Insulin administer time on dementia/poor appetite pts

Specialties Endocrine

Published

Specializes in geriatrics.

I am a bit confused with insulin administer time because the nature of pts we have on medicine floor.

I understand different kinds of insulins, including their onset, peaks, and duration. I was taught in school to give regular insulin 20-30 minutes before eating, and according to our hospital policy insulin premix 30/70 (30 regular 70 NPH) is also given 30 minutes before eating.

Now the problem is, a lot of pts are confused and dont eat much at all! I can take the BS at 0730, gave the scheudled regular @ 0740 and BRFT comes at 0800 but they tell me "I dont want to eat." or they ate couple spoons and stopped. I do encourage the diabtic pts to eat and drink more, sometimes i say "Okay you can leave the toast and egg, but you gonna finish the chocolate milk/boost so you are not dehydrated and you just had the insulin" (half of the time they dont understand what im saying), also another disadvantage is that 0700-1000 is the busiest time for me, not only that i had to finish my vitals, med pass, assessments and am care but also set up/feed the pts and have my 30 minutes break. In fact, I cant really force them to eat because not eating much is fairly common among such population, as their activity level is not high during the day either.

I see some practice is...

1) give the sliding scale: regular, rapid, or premix (regular and NPH, rapid and regular) in front of the tray and watch pt start eating. Give the NPH a bit earlier before eating.

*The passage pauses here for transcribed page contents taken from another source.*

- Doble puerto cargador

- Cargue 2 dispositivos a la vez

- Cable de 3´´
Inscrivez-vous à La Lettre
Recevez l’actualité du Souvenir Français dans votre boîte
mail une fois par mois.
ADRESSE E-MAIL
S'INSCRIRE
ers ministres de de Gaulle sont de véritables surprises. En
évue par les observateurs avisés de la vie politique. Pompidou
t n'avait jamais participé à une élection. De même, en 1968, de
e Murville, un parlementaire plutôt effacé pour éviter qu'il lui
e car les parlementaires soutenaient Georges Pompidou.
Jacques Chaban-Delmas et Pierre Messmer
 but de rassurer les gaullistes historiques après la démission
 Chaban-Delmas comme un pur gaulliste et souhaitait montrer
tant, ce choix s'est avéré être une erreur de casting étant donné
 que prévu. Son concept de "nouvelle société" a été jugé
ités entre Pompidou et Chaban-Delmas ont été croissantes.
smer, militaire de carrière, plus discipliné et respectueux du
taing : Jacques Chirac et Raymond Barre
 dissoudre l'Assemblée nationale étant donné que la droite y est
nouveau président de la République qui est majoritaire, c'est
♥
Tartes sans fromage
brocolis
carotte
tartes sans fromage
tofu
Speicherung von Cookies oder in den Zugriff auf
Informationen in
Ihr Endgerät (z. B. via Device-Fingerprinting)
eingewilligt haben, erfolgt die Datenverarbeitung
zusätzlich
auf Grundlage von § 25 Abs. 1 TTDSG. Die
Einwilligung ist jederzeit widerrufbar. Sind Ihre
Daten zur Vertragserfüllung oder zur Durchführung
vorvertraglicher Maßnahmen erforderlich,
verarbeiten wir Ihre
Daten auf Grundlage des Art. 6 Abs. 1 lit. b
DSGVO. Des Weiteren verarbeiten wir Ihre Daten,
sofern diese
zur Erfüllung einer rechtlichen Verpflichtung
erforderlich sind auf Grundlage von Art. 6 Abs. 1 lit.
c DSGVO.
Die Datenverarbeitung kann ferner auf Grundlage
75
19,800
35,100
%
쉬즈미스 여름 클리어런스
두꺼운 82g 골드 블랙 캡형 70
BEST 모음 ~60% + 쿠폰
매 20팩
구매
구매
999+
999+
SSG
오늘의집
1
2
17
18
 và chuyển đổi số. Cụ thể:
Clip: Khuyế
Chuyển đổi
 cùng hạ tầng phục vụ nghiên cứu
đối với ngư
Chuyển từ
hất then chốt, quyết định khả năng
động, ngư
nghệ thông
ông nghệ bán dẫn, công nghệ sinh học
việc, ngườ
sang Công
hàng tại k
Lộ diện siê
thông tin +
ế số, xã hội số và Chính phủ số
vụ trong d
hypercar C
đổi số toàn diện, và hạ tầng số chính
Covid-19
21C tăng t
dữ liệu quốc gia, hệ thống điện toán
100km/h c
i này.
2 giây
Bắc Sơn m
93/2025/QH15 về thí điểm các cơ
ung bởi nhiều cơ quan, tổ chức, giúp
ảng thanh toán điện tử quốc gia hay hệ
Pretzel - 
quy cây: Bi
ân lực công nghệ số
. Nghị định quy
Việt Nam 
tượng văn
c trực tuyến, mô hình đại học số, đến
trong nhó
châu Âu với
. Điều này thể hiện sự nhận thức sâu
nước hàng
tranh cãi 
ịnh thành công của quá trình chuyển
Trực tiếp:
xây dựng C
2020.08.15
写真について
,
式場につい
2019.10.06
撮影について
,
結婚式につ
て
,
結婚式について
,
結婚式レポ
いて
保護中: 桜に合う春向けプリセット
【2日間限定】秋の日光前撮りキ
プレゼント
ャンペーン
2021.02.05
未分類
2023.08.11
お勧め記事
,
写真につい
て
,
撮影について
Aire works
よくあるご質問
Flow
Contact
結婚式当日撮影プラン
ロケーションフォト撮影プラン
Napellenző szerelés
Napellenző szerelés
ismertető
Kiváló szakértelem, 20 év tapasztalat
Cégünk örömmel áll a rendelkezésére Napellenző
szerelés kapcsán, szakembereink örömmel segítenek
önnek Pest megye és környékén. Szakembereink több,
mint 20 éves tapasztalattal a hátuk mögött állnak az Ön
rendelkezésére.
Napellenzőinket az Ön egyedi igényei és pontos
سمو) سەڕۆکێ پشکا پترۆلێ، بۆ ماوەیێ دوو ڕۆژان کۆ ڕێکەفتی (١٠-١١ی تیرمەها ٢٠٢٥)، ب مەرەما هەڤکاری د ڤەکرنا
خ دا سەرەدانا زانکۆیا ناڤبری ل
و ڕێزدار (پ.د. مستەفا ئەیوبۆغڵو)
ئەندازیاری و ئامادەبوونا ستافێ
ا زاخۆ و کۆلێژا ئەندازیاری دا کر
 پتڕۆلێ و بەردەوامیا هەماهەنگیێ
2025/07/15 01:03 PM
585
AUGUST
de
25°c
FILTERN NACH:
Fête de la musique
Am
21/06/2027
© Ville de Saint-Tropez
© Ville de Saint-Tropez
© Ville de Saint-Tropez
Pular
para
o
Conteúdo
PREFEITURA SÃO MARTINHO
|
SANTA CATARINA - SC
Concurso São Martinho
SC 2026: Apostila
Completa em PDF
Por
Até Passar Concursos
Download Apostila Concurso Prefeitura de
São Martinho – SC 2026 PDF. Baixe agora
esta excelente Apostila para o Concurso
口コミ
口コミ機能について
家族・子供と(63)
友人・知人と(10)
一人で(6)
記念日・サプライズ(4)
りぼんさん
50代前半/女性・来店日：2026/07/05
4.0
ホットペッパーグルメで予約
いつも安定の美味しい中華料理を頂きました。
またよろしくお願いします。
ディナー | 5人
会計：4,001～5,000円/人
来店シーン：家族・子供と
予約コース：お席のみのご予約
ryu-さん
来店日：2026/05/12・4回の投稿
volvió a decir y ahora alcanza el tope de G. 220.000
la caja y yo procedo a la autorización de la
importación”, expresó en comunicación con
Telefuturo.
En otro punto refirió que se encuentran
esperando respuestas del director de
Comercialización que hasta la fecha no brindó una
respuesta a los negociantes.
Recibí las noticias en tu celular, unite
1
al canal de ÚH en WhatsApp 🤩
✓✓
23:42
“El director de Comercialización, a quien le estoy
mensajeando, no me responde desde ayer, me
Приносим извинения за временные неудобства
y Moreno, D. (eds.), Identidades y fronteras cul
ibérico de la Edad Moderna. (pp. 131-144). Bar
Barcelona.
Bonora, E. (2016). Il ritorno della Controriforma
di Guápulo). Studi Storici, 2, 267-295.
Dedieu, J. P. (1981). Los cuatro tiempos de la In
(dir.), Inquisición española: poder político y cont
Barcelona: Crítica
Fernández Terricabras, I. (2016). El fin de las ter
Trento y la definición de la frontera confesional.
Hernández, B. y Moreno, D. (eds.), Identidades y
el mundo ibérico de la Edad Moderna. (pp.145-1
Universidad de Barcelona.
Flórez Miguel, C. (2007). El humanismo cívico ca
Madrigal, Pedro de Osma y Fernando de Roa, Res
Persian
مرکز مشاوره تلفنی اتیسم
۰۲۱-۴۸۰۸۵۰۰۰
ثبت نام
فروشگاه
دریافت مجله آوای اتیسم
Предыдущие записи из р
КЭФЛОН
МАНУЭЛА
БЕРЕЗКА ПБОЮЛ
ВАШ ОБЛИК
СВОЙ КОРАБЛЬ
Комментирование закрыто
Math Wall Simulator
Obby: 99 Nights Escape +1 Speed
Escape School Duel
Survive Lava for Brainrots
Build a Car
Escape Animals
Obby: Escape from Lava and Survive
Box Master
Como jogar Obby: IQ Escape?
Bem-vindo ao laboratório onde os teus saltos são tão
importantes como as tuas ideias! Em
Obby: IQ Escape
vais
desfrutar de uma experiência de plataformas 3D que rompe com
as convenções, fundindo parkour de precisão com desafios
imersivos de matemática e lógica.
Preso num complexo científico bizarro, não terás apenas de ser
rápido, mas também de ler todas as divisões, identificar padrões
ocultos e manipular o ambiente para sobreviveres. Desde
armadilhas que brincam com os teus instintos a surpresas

2) give the sliding scale and premix after eating. Give the NPH in front of tray.

Now my problem is:

they ate, only couple spoons. Now what? Gave the needles? So far I have not seen any hypoglycemia related to sliding scale or scheduled insulin during day shift yet, but i have seen rebound hypoglycemia at 0100 on one pt who totally lost consciousness and was bubbling. She had glucacon and d50w and then transferred to ICU.

Plz help, thanks!

Specializes in PICU, Sedation/Radiology, PACU.

This needs to be discussed with the resident's doctor and the resident should be switched in an insulin scale with a correction factor and carb count ratio for insulin dosing. That way you would be giving insulin to correct the pre-meal blood sugar and giving extra insulin in proportion to the carbohydrates consumed.

When we have young children on insulin, we can't predict how much they are going to eat. So we take their blood glucose right before they start eating, and then give them a set period of time (20-30 minutes) to eat the meal. When they are done, we count the carbohydrates they ate and give both the correction factor dose (based on their pre-meal sugar) and their carbohydrate dose (based on how much/what they ate) after the meal. This policy is per our endocrinologists and diabetes educators. I imagine a patient with dementia, whose food intake is unpredictable, should be managed similarly.

Specializes in geriatrics.

very rationale answer. thanks for your reply, i will keep that in mind

Specializes in PICU, Sedation/Radiology, PACU.

You might also want to ask this in the LTC forum. There tends to be more traffic over there than in this forum.